##### DATA EXTRACT #####
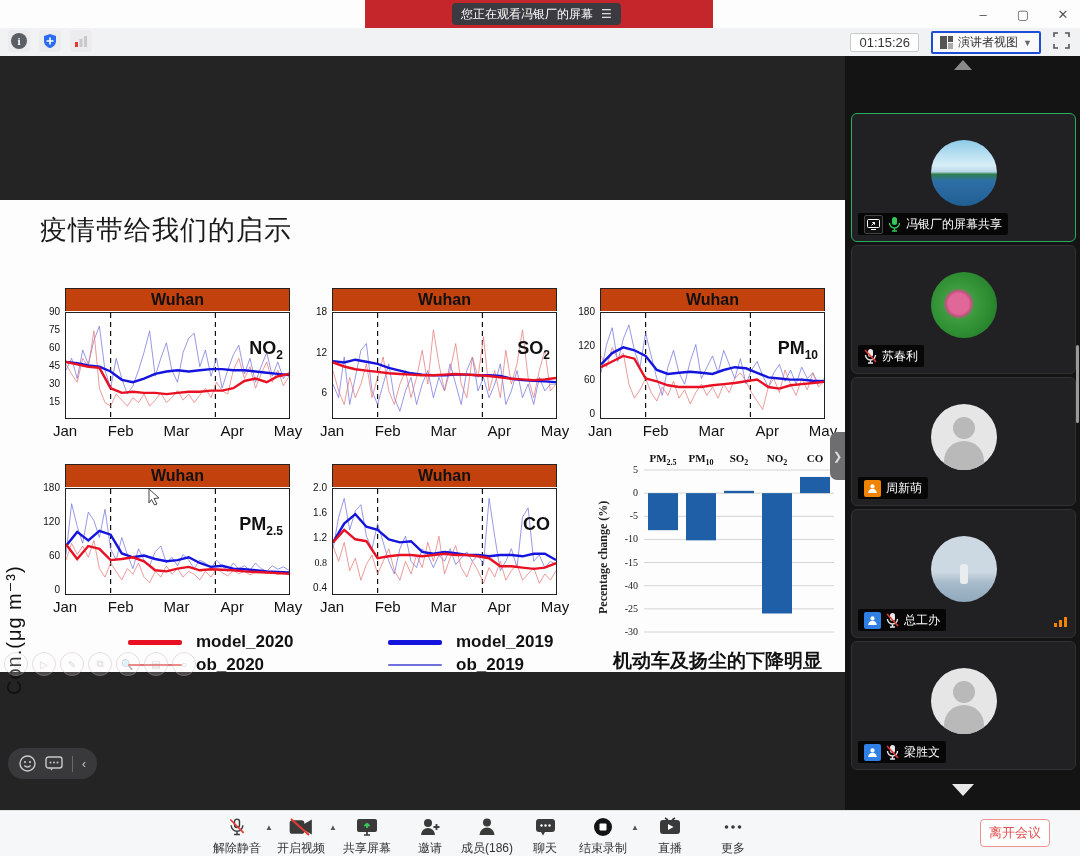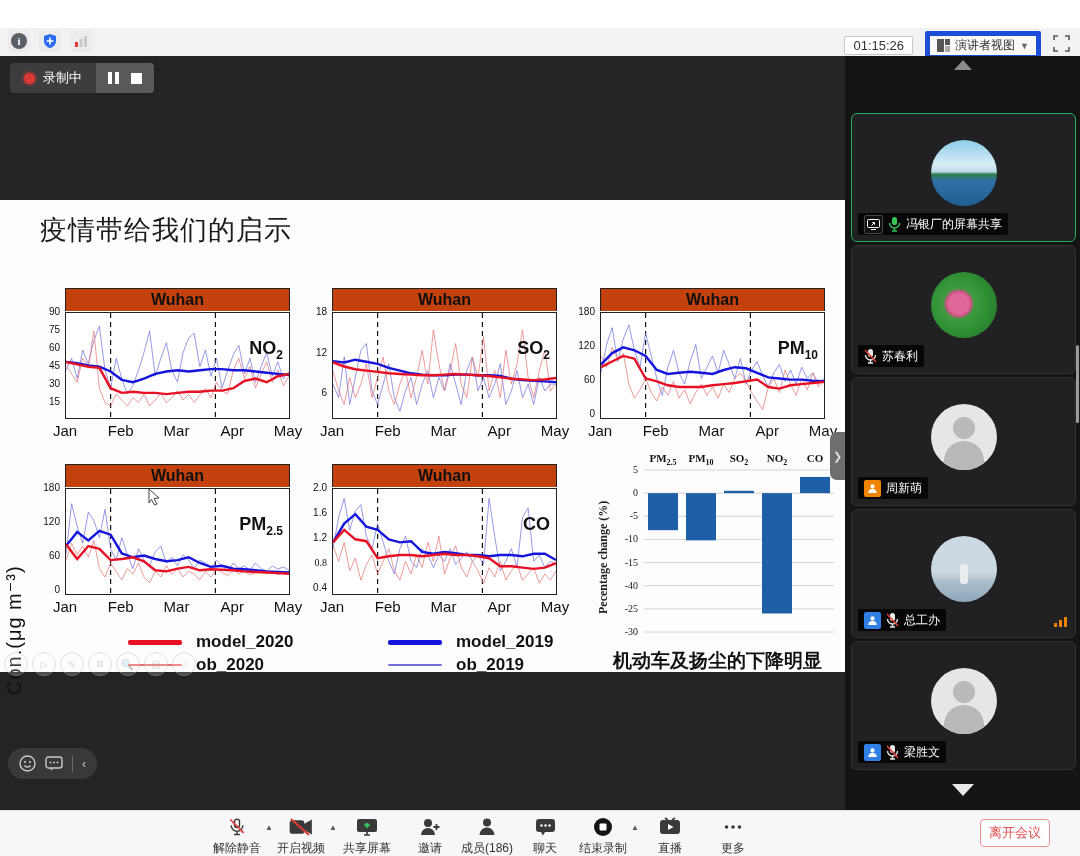--- a/index.html
+++ b/index.html
@@ -14,21 +14,21 @@
   .win-controls{position:absolute;right:8px;top:0;height:28px;display:flex;align-items:center;gap:22px;color:#555;}
   .win-btn{width:18px;text-align:center;font-size:13px;cursor:default;}
   
   .topbar{position:absolute;left:0;top:28px;width:1080px;height:28px;background:#f1f2f4;border-bottom:1px solid #dcdcdc;}
   .tb-left{position:absolute;left:8px;top:2px;display:flex;gap:9px;align-items:center;}
   .tb-ic{width:22px;height:22px;border-radius:4px;display:flex;align-items:center;justify-content:center;background:#ececee;}
   .info-circle{width:16px;height:16px;border-radius:50%;background:#5a5f66;color:#fff;font-size:11px;font-weight:bold;
       display:flex;align-items:center;justify-content:center;font-family:"Liberation Serif",serif;}
   .tb-right{position:absolute;right:10px;top:3px;display:flex;align-items:center;gap:12px;}
   .timer-box{background:#fff;border:1px solid #c9c9c9;border-radius:2px;padding:1px 8px;font-size:13px;color:#333;}
-  .view-btn{background:#fafafa;border:5px solid #1d4ed8;border-radius:2px;padding:1px 7px;font-size:12px;color:#333;
+  .view-btn{background:#fafafa;border:2px solid #1d4ed8;border-radius:2px;padding:1px 7px;font-size:12px;color:#333;
       display:flex;align-items:center;gap:5px;}
   .caret{font-size:9px;color:#666;}
   
   .stage{position:absolute;left:0;top:56px;width:845px;height:754px;background:#242424;}
   .rec-pill{position:absolute;left:10px;top:7px;height:30px;display:flex;border-radius:4px;overflow:hidden;}
   .rec-a{background:#3d3d3f;display:flex;align-items:center;gap:8px;padding:0 14px;color:#fff;font-size:13px;}
   .rec-dot{width:11px;height:11px;border-radius:50%;background:#d93a33;box-shadow:0 0 0 2px rgba(217,58,51,.35);}
   .rec-b{background:#59595c;display:flex;align-items:center;gap:12px;padding:0 12px;color:#fff;}
   .pauseg{display:flex;gap:3px;}
   .pauseg i{display:block;width:4px;height:12px;background:#fff;}
@@ -106,20 +106,32 @@
       gap:2px;color:#333;font-size:12px;white-space:nowrap;cursor:default;}
   .bt-caret{position:absolute;top:12px;font-size:8px;color:#555;}
   .leave-btn{position:absolute;right:30px;top:8px;width:68px;height:26px;background:#fff;border:1px solid #f09090;
       border-radius:4px;color:#e34d4d;font-size:13px;display:flex;align-items:center;justify-content:center;}
 </style>
 </head>
 <body>
 
 <div class="app">
 
+  <div class="titlebar">
+    <div class="red-seg"></div>
+    <div class="viewer-pill">
+      <span>您正在观看冯银厂的屏幕</span>
+      <span class="viewer-menu">☰</span>
+    </div>
+    <div class="win-controls">
+      <span class="win-btn">–</span>
+      <span class="win-btn">▢</span>
+      <span class="win-btn">✕</span>
+    </div>
+  </div>
 
   <div class="topbar">
     <div class="tb-left">
       <span class="tb-ic">
           <span class="info-circle">i</span>
         </span>
       <span class="tb-ic">
         <svg width="16" height="16" viewBox="0 0 16 16">
             <path d="M8 1l6 2v5c0 4-3.2 6.3-6 7-2.8-.7-6-3-6-7V3z" fill="#2b6bf3"></path>
             <path d="M8 4.5v7M4.5 8h7" stroke="#fff" stroke-width="1.6"></path>
@@ -147,33 +159,20 @@
       <span>
         <svg width="17" height="17" viewBox="0 0 17 17" fill="none" stroke="#555" stroke-width="1.6">
             <path d="M1 5V1h4M12 1h4v4M16 12v4h-4M5 16H1v-4"></path>
           </svg>
       </span>
     </div>
   </div>
 
   <div class="stage">
 
-    <div class="rec-pill">
-      <div class="rec-a">
-        <span class="rec-dot"></span>
-        <span>录制中</span>
-      </div>
-      <div class="rec-b">
-        <span class="pauseg">
-            <i></i>
-            <i></i>
-          </span>
-        <span class="stopg"></span>
-      </div>
-    </div>
 
     <div class="slide">
       <div class="slide-title">疫情带给我们的启示</div>
       <div class="con-label">Con.(μg m⁻³)</div>
       <div id="charts">
           <div class="panel" style="left: 65px; top: 88px;">
             <div class="hdr">Wuhan</div>
             <div class="plot">
               <svg width="223" height="105">
                 <line x1="44.6" x2="44.6" y1="0" y2="105" stroke="#111" stroke-width="1.2" stroke-dasharray="5 4"></line>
#####
TASK BRIEF — Give the count of lines in the data above holding the word "path", and nothing beyond it.

THE ANSWER — 3